Her biri birbirinden güzel ve de masum türkülerimizi, onları yaratanları, derleyip repertuvarımıza kazandıranları böyle aslı astarı olmayan safsatalara kurban etmek, teorilerimizin doğruluğunu kanıtlamanın aracı yapmak etik bir tutum değil.

Kafamızdan geçenleri, kurgularımızı, teorilerimizi gerçeğin yerine koymanın vicdani bir sorumluluğu da olmalı.

(Haftaya: Doğu’dan 600 yıldır cehaletten başka ne geldi!)

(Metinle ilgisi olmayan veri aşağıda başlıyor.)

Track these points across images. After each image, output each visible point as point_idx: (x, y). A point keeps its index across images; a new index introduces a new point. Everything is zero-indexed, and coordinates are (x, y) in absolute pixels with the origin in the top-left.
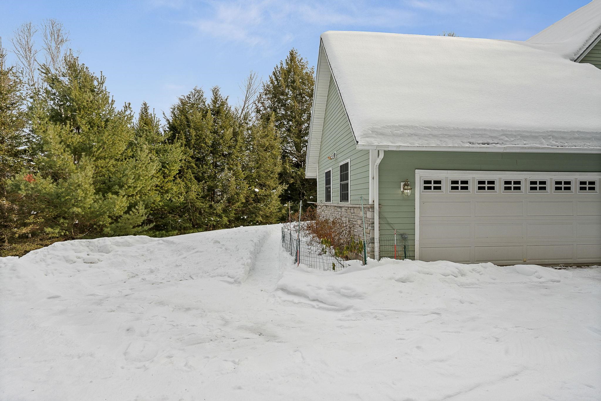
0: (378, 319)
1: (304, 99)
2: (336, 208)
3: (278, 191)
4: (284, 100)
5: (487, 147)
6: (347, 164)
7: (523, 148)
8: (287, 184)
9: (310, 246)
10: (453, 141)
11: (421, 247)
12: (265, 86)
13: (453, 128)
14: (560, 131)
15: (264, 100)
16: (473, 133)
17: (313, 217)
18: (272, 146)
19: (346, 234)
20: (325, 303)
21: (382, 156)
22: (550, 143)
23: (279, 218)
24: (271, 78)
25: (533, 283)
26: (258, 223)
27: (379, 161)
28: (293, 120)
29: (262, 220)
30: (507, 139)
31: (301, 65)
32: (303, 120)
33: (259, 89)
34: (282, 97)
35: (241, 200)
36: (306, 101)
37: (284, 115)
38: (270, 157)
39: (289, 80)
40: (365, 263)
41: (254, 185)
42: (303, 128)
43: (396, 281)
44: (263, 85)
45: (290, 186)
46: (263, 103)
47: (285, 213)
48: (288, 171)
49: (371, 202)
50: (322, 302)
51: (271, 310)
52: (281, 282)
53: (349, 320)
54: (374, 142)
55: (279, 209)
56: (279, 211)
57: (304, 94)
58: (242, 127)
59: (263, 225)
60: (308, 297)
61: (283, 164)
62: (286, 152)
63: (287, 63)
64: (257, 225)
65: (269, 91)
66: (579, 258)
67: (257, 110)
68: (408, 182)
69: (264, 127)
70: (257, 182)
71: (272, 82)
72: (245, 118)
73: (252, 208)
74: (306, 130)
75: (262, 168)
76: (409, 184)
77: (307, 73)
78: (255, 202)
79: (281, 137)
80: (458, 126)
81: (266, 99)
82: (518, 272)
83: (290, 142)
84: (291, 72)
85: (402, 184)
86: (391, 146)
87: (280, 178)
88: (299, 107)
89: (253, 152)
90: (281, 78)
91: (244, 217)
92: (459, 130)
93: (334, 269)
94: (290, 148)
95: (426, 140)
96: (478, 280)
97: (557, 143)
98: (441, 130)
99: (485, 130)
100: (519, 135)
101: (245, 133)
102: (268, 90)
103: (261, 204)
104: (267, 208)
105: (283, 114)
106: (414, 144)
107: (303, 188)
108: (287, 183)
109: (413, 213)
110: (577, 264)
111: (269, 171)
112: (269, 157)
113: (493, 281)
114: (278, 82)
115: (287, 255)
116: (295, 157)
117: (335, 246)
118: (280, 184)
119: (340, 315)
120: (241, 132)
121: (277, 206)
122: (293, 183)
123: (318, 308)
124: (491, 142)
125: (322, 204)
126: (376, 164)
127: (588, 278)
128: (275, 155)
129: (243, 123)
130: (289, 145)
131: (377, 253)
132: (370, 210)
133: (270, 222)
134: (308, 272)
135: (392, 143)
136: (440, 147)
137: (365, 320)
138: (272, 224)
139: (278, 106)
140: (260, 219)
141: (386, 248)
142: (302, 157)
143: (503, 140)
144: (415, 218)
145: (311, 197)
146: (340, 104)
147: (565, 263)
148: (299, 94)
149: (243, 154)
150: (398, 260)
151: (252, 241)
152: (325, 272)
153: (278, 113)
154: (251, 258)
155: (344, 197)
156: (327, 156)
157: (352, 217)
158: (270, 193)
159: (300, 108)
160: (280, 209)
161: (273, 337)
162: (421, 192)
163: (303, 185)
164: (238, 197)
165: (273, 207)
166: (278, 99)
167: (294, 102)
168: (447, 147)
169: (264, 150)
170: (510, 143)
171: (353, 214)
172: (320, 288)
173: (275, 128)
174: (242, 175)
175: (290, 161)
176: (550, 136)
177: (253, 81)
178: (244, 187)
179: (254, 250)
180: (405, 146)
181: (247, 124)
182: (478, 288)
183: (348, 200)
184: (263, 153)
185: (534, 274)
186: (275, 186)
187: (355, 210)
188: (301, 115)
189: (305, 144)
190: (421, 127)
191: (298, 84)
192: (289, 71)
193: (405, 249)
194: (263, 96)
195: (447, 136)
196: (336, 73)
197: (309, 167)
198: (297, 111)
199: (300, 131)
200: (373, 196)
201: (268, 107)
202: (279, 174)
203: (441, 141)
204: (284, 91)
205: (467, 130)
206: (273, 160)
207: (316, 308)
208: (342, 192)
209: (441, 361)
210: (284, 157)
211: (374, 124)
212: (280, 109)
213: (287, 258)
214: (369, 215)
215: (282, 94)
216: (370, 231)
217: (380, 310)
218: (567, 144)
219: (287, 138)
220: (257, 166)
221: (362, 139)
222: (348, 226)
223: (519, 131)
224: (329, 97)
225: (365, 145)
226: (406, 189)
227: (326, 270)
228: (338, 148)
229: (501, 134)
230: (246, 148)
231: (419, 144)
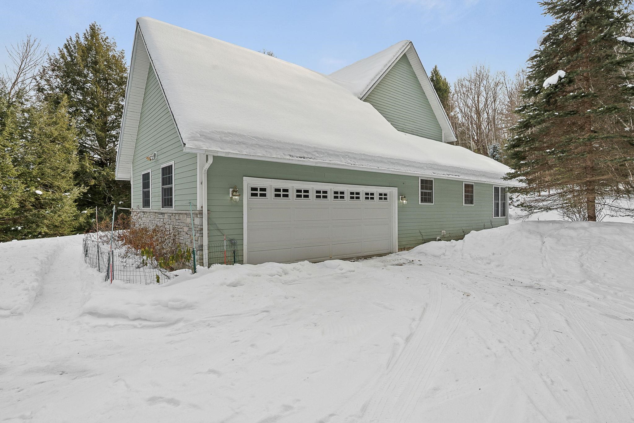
0: (211, 327)
1: (110, 86)
2: (157, 214)
3: (74, 194)
4: (82, 83)
5: (303, 161)
6: (170, 167)
7: (329, 163)
8: (87, 186)
9: (125, 259)
10: (276, 152)
11: (249, 252)
12: (51, 59)
13: (277, 141)
14: (353, 153)
15: (50, 78)
16: (293, 147)
17: (126, 225)
18: (63, 138)
19: (169, 243)
20: (150, 321)
21: (211, 161)
22: (347, 161)
23: (74, 228)
24: (61, 51)
25: (337, 275)
26: (41, 235)
27: (207, 166)
28: (95, 108)
29: (47, 231)
30: (317, 155)
31: (106, 45)
32: (109, 110)
33: (42, 61)
34: (78, 78)
35: (11, 205)
36: (113, 89)
37: (81, 100)
38: (61, 151)
39: (89, 60)
40: (195, 271)
41: (34, 186)
42: (108, 120)
43: (227, 286)
44: (48, 58)
45: (91, 188)
46: (49, 80)
47: (84, 222)
48: (88, 170)
49: (199, 208)
50: (145, 320)
51: (75, 340)
52: (89, 305)
53: (179, 334)
54: (203, 146)
55: (74, 216)
56: (74, 219)
57: (110, 80)
58: (13, 107)
59: (49, 237)
60: (128, 317)
61: (80, 161)
62: (85, 146)
63: (86, 37)
64: (39, 238)
65: (58, 67)
66: (365, 252)
67: (39, 88)
68: (236, 188)
69: (50, 112)
70: (38, 181)
71: (63, 56)
72: (19, 95)
73: (30, 215)
74: (113, 123)
75: (48, 165)
76: (238, 190)
77: (114, 56)
78: (36, 207)
79: (77, 128)
80: (280, 140)
81: (53, 77)
82: (327, 267)
83: (90, 134)
84: (91, 51)
85: (231, 190)
86: (220, 151)
87: (75, 178)
88: (103, 94)
89: (33, 141)
90: (76, 55)
91: (17, 229)
92: (281, 143)
93: (158, 281)
94: (90, 142)
95: (253, 150)
96: (298, 277)
97: (351, 162)
98: (266, 141)
99: (302, 145)
100: (326, 153)
101: (19, 115)
102: (56, 66)
103: (46, 211)
104: (57, 215)
105: (79, 99)
106: (242, 152)
107: (110, 191)
108: (87, 184)
109: (242, 218)
110: (364, 256)
111: (59, 168)
112: (59, 150)
113: (309, 276)
114: (72, 58)
115: (94, 271)
116: (98, 153)
117: (157, 256)
118: (75, 185)
119: (168, 330)
120: (12, 113)
121: (72, 213)
122: (95, 185)
123: (141, 328)
124: (306, 156)
125: (139, 211)
126: (204, 169)
127: (371, 266)
128: (68, 149)
129: (15, 102)
130: (88, 138)
131: (205, 261)
132: (198, 216)
133: (61, 234)
134: (125, 288)
135: (221, 149)
136: (266, 157)
137: (197, 330)
138: (64, 236)
139: (72, 88)
140: (45, 229)
141: (216, 255)
142: (108, 155)
143: (315, 156)
144: (243, 223)
145: (120, 202)
146: (162, 100)
147: (357, 256)
148: (103, 79)
149: (15, 144)
150: (229, 265)
151: (36, 258)
152: (147, 286)
153: (72, 97)
154: (37, 280)
155: (167, 202)
156: (146, 155)
157: (177, 223)
158: (61, 197)
159: (105, 96)
160: (76, 217)
161: (83, 372)
162: (249, 198)
163: (110, 187)
164: (6, 200)
165: (65, 214)
166: (72, 79)
167: (96, 87)
168: (272, 157)
169: (50, 140)
170: (320, 159)
171: (178, 221)
172: (142, 305)
173: (67, 115)
174: (14, 171)
175: (90, 158)
176: (346, 155)
177: (32, 49)
178: (18, 188)
179: (41, 269)
180: (234, 153)
181: (22, 104)
182: (298, 283)
183: (171, 205)
184: (48, 146)
185: (338, 267)
186: (68, 187)
187: (181, 216)
188: (106, 105)
189: (112, 140)
190: (249, 137)
191: (103, 67)
192: (89, 49)
193: (234, 254)
194: (49, 72)
195: (271, 147)
196: (157, 65)
197: (120, 166)
198: (101, 99)
199: (105, 123)
200: (201, 201)
201: (57, 87)
202: (74, 173)
203: (266, 151)
204: (81, 72)
205: (288, 144)
206: (64, 155)
207: (138, 328)
208: (164, 196)
209: (274, 353)
210: (81, 152)
211: (202, 128)
212: (75, 93)
213: (93, 275)
214: (197, 221)
215: (80, 74)
216: (198, 238)
217: (213, 317)
218: (357, 163)
219: (86, 130)
220: (39, 160)
221: (190, 141)
222: (173, 233)
223: (326, 149)
224: (147, 90)
225: (194, 148)
226: (234, 196)
227: (148, 284)
228: (159, 148)
229: (314, 150)
230: (20, 136)
231: (246, 152)
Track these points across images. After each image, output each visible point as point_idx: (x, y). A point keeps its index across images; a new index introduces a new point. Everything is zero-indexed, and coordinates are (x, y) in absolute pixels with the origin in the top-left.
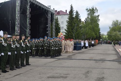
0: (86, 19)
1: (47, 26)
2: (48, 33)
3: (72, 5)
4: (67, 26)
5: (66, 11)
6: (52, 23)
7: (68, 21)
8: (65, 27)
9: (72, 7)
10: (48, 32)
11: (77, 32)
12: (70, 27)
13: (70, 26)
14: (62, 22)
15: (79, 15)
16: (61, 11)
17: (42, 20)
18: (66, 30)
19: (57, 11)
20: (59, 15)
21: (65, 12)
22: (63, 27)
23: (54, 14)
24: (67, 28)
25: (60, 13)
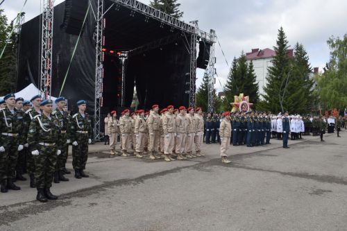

[1] Türkünün Bursa değil Kütahya Domaniç yöresinden olması çok mümkün. Çünkü İhsan Kaplayan’dan derlenmiş “Domaniç dağında yıldız ışılar” diye bir ayrıca Domaniç türküsü var repertuvarda. İkincisi de, “Zeytinyağlı yiyemem” türküsünde geçen “kaldım dumaniçi dağlarda” sözünde geçen “dumaniçi”nin Domaniç olması da büyük bir olasılık. Halk türkülerimizde ölçüye, söyleyişe uysun diye zamanla kendiliğinden değişiklikler gerçekleşmekte, örneğin renk sözcüğü “irengi”, rüzgâr sözcüğü “ürüzgâr”, var sözcüğü “vayır” olabilmektedir. Bu saçmasapan iddiaya ciddiyetle inanıp musikidergisi.com’da uzun bir yazı yazan Halil Atılgan, türkünün Yunanca sözlü bir türevine ulaştığını belirtiyor. Yunanca sözlerinin, zeytinyağından hiç söz etmemesini iddiayı doğrulayan bir kanıt olarak kabul ediyor. Repertuvarımızda çok sayıda derlemesi bulunan folklor araştırmacısı ve halk müziği sanatçısı Atılgan’ın, Ege’nin öte yakasına geçen benzer Yunanca sözlü ezgiler olduğu gibi, farklı sözlere sahip ortak ezgiler bulunduğunu da bilmesi gerekir. Bu da salt Yunan komşularımızla sınırlı bir kültürel ortaklık değil. Örneklerine Kürtçe, Arapça, Ermenice ve Azericede de rastladığımız çok dilli türküler, bütün bu coğrafyanın ortak kültürel ögelere sahip olduğunun göstergesidir. Türküler, Anadolu’da da doğudan batıya, kuzeyden güneye insanlarla birlikte göç etmiş, götürüldükleri yörelerin özelliklerini de bünyelerine katarak çeşitlemeler oluşturmuşlardır. On kadar çeşitlemesi bulunan Kervankıran türküleri bu durumun en bariz örneğidir.